--- START ---
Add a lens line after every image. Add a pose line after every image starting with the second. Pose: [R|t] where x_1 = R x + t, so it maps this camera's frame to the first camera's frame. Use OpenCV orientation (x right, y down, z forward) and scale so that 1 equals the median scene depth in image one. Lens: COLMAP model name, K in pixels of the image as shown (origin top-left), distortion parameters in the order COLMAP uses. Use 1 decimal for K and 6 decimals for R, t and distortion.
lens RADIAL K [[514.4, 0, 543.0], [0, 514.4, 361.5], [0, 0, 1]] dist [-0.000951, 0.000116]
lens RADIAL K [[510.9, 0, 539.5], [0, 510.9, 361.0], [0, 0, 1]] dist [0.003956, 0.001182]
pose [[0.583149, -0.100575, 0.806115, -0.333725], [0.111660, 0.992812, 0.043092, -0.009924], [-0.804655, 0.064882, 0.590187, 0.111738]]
--- END ---
--- START ---
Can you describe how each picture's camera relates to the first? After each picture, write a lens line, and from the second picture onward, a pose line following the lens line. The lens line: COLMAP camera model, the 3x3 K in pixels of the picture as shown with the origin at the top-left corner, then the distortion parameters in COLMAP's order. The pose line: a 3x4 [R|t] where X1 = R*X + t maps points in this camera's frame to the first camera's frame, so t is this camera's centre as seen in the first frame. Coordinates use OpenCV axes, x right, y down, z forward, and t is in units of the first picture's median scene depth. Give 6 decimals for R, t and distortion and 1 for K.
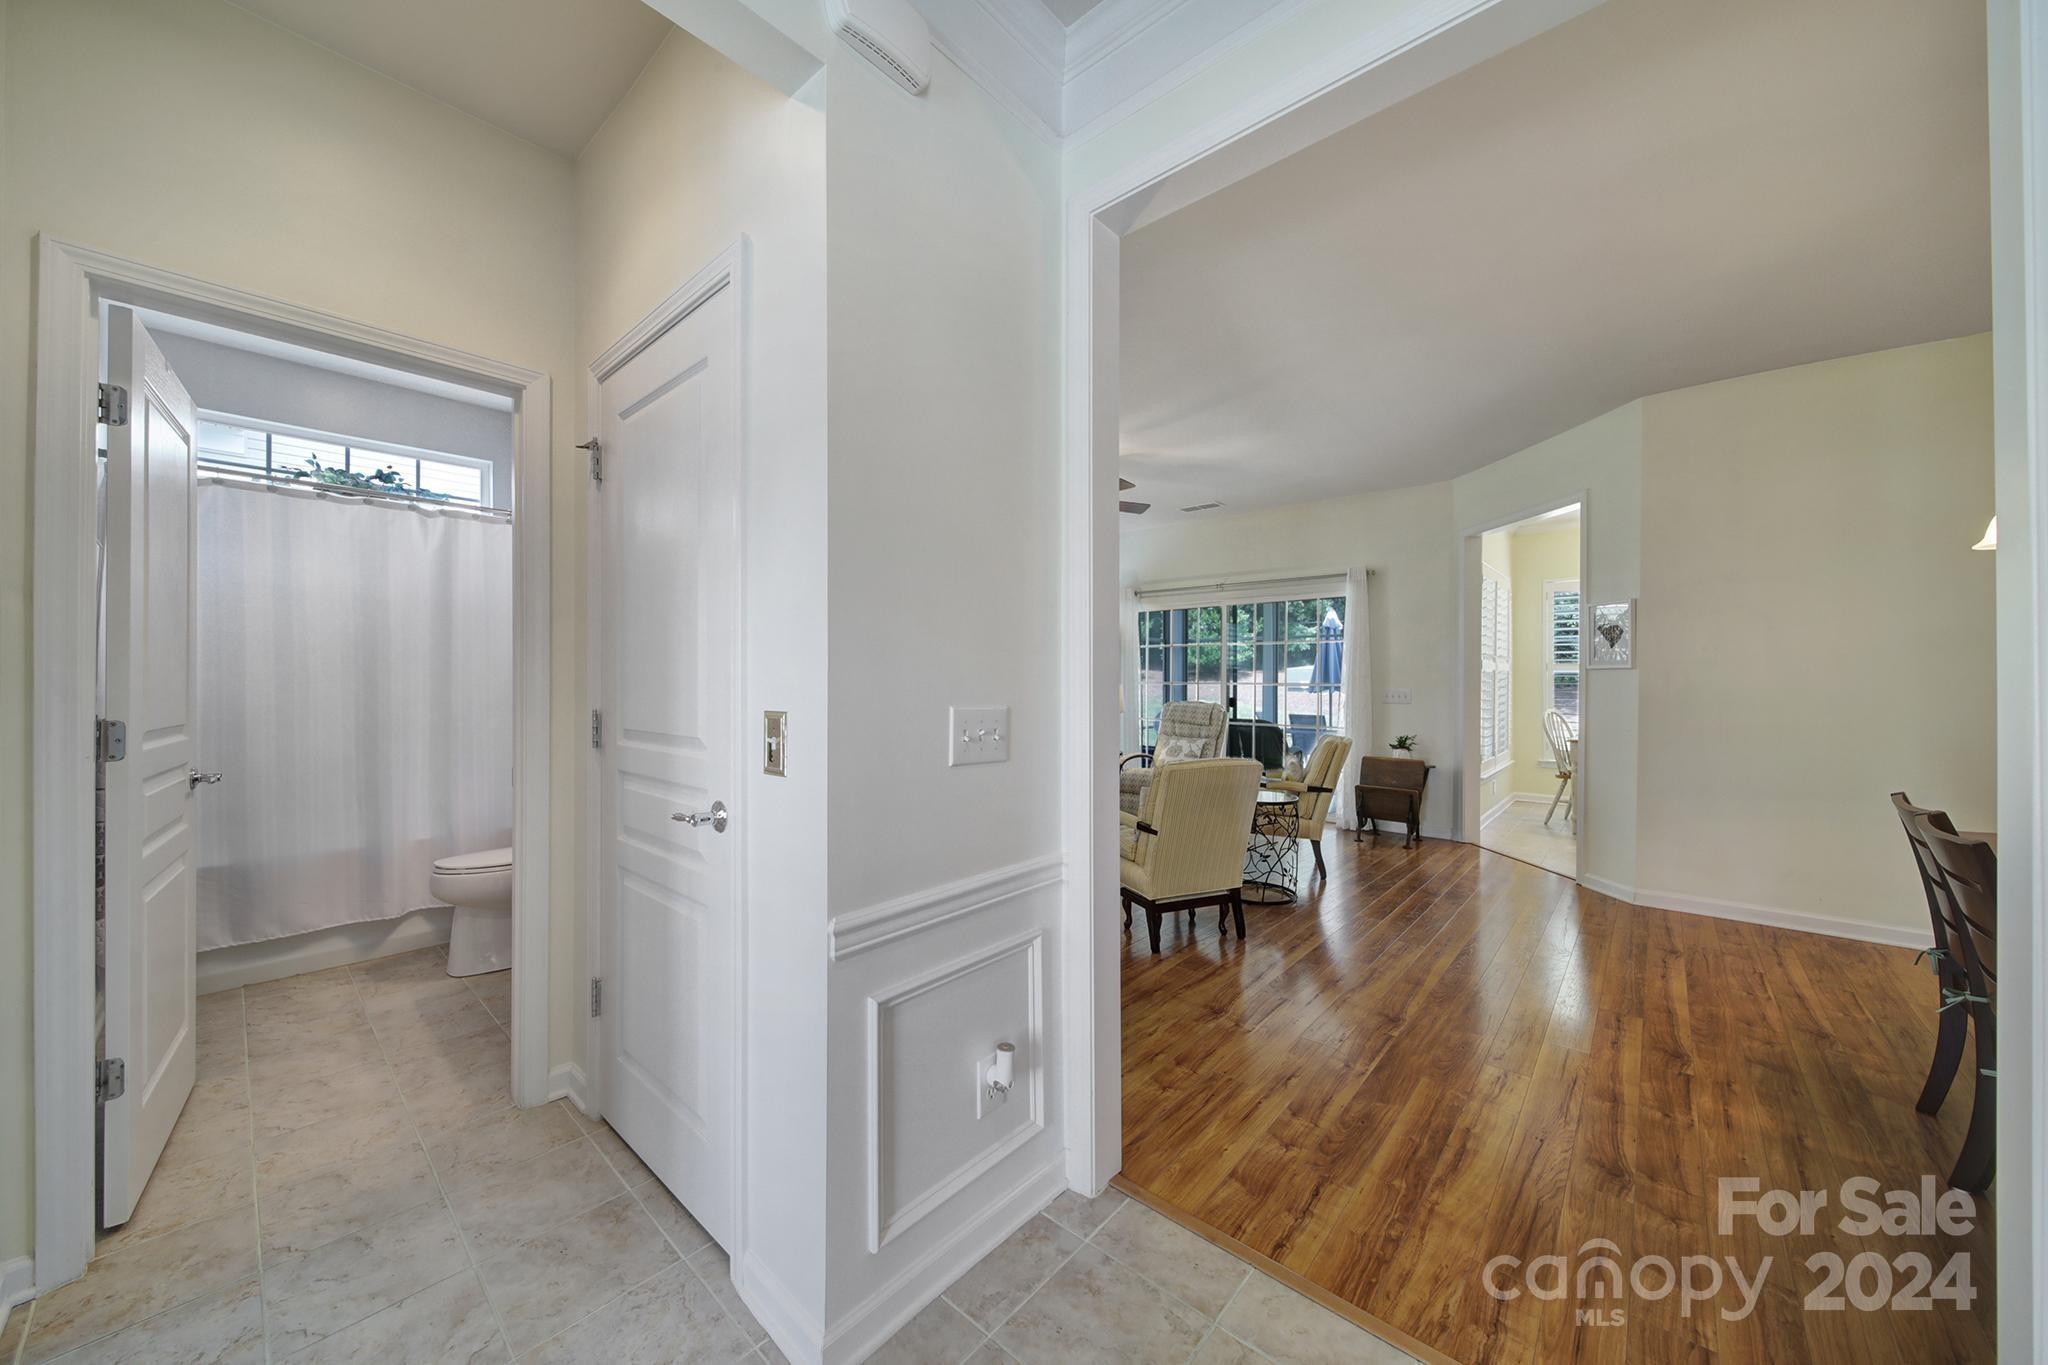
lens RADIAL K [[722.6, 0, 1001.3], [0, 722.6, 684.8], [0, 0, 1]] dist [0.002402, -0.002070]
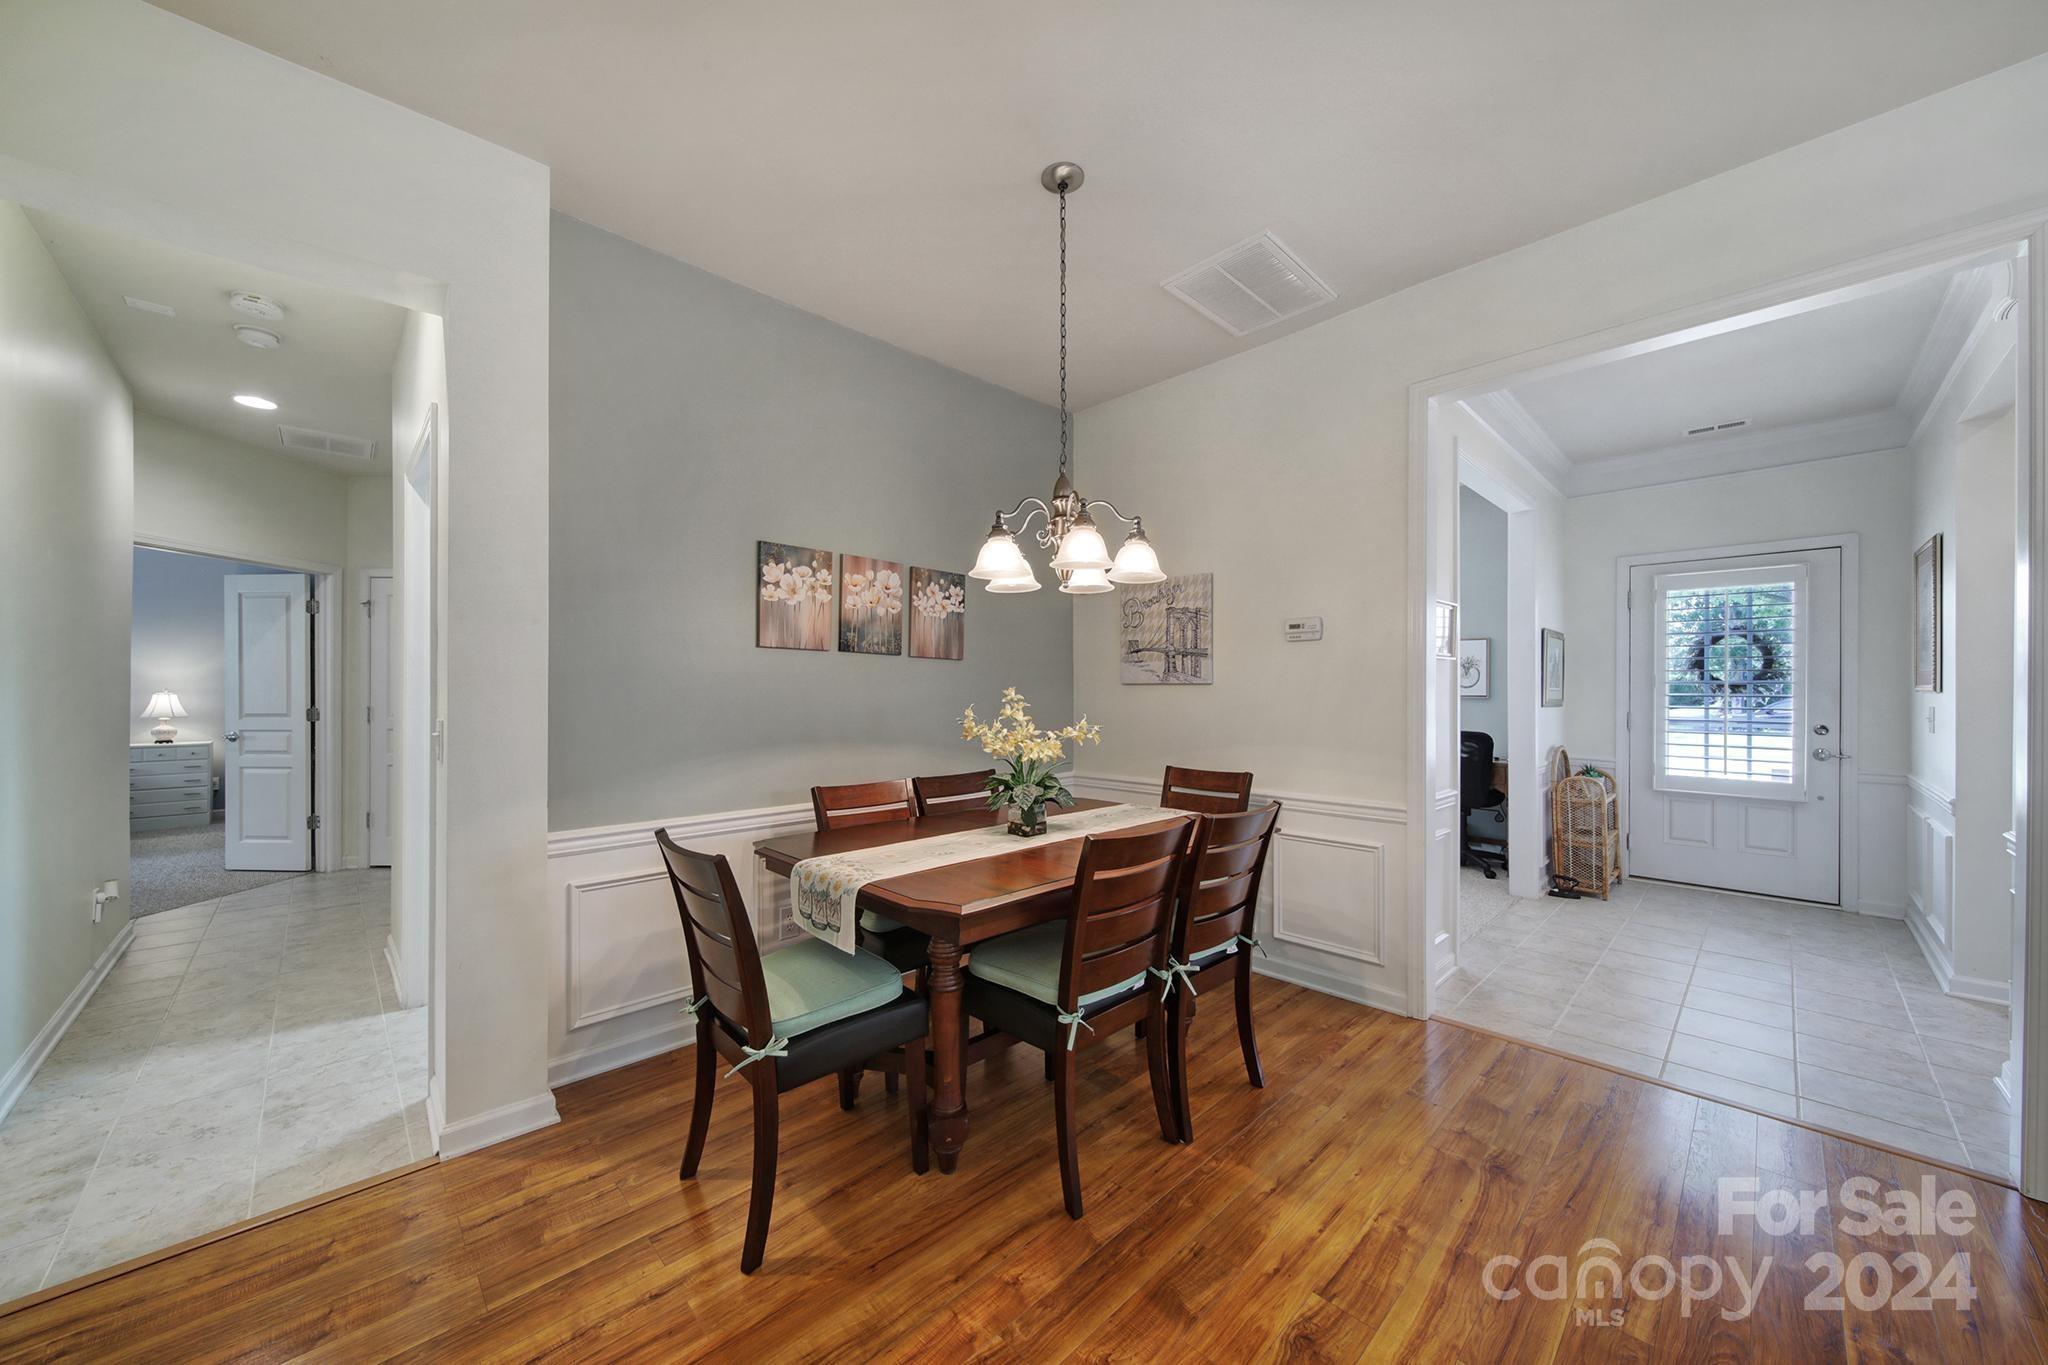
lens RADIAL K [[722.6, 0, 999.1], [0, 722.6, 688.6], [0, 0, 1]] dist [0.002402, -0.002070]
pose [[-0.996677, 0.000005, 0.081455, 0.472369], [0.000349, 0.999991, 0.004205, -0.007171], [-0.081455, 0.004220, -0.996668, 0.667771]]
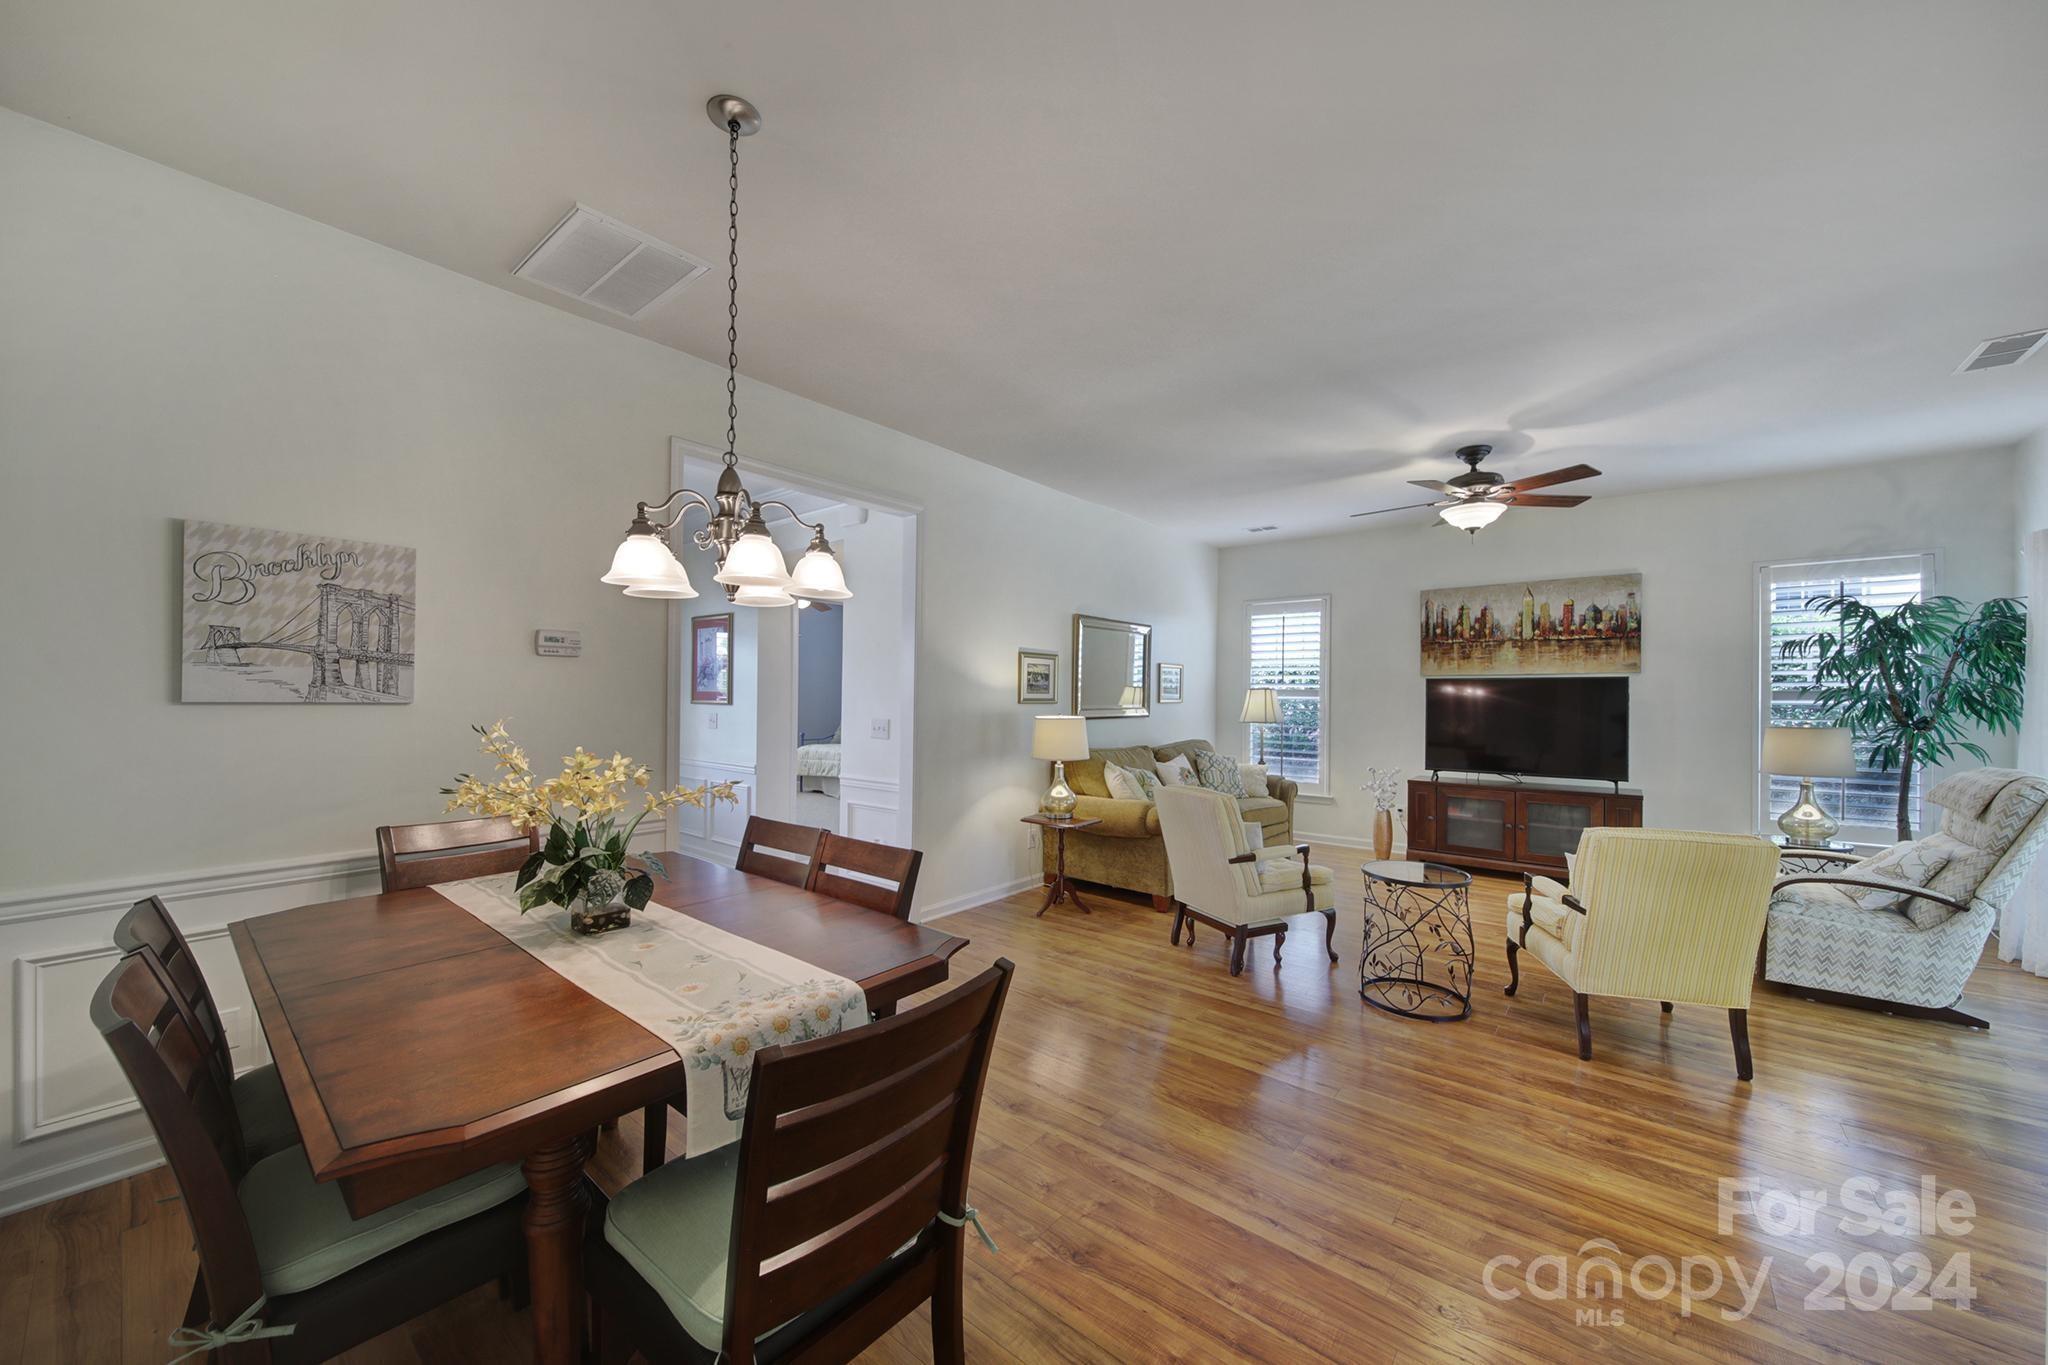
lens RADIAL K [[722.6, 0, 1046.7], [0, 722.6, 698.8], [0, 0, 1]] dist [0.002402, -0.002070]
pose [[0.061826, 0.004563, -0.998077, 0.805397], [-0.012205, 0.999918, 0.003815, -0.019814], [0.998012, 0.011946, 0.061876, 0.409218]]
--- END ---
* **WHAT NEEDS TO BE DONE**:
Repeat the stretch from "Can you describe" through "698.8], [0, 0, 1]] dist [0.002402, -0.002070]", swapping "COLMAP camera model" for "COLMAP model name" and changing nothing else. Leave the pictures out of your answer.

* **SOLUTION TO THE EXERCISE**:
Can you describe how each picture's camera relates to the first? After each picture, write a lens line, and from the second picture onward, a pose line following the lens line. The lens line: COLMAP model name, the 3x3 K in pixels of the picture as shown with the origin at the top-left corner, then the distortion parameters in COLMAP's order. The pose line: a 3x4 [R|t] where X1 = R*X + t maps points in this camera's frame to the first camera's frame, so t is this camera's centre as seen in the first frame. Coordinates use OpenCV axes, x right, y down, z forward, and t is in units of the first picture's median scene depth. Give 6 decimals for R, t and distortion and 1 for K.
lens RADIAL K [[722.6, 0, 1001.3], [0, 722.6, 684.8], [0, 0, 1]] dist [0.002402, -0.002070]
lens RADIAL K [[722.6, 0, 999.1], [0, 722.6, 688.6], [0, 0, 1]] dist [0.002402, -0.002070]
pose [[-0.996677, 0.000005, 0.081455, 0.472369], [0.000349, 0.999991, 0.004205, -0.007171], [-0.081455, 0.004220, -0.996668, 0.667771]]
lens RADIAL K [[722.6, 0, 1046.7], [0, 722.6, 698.8], [0, 0, 1]] dist [0.002402, -0.002070]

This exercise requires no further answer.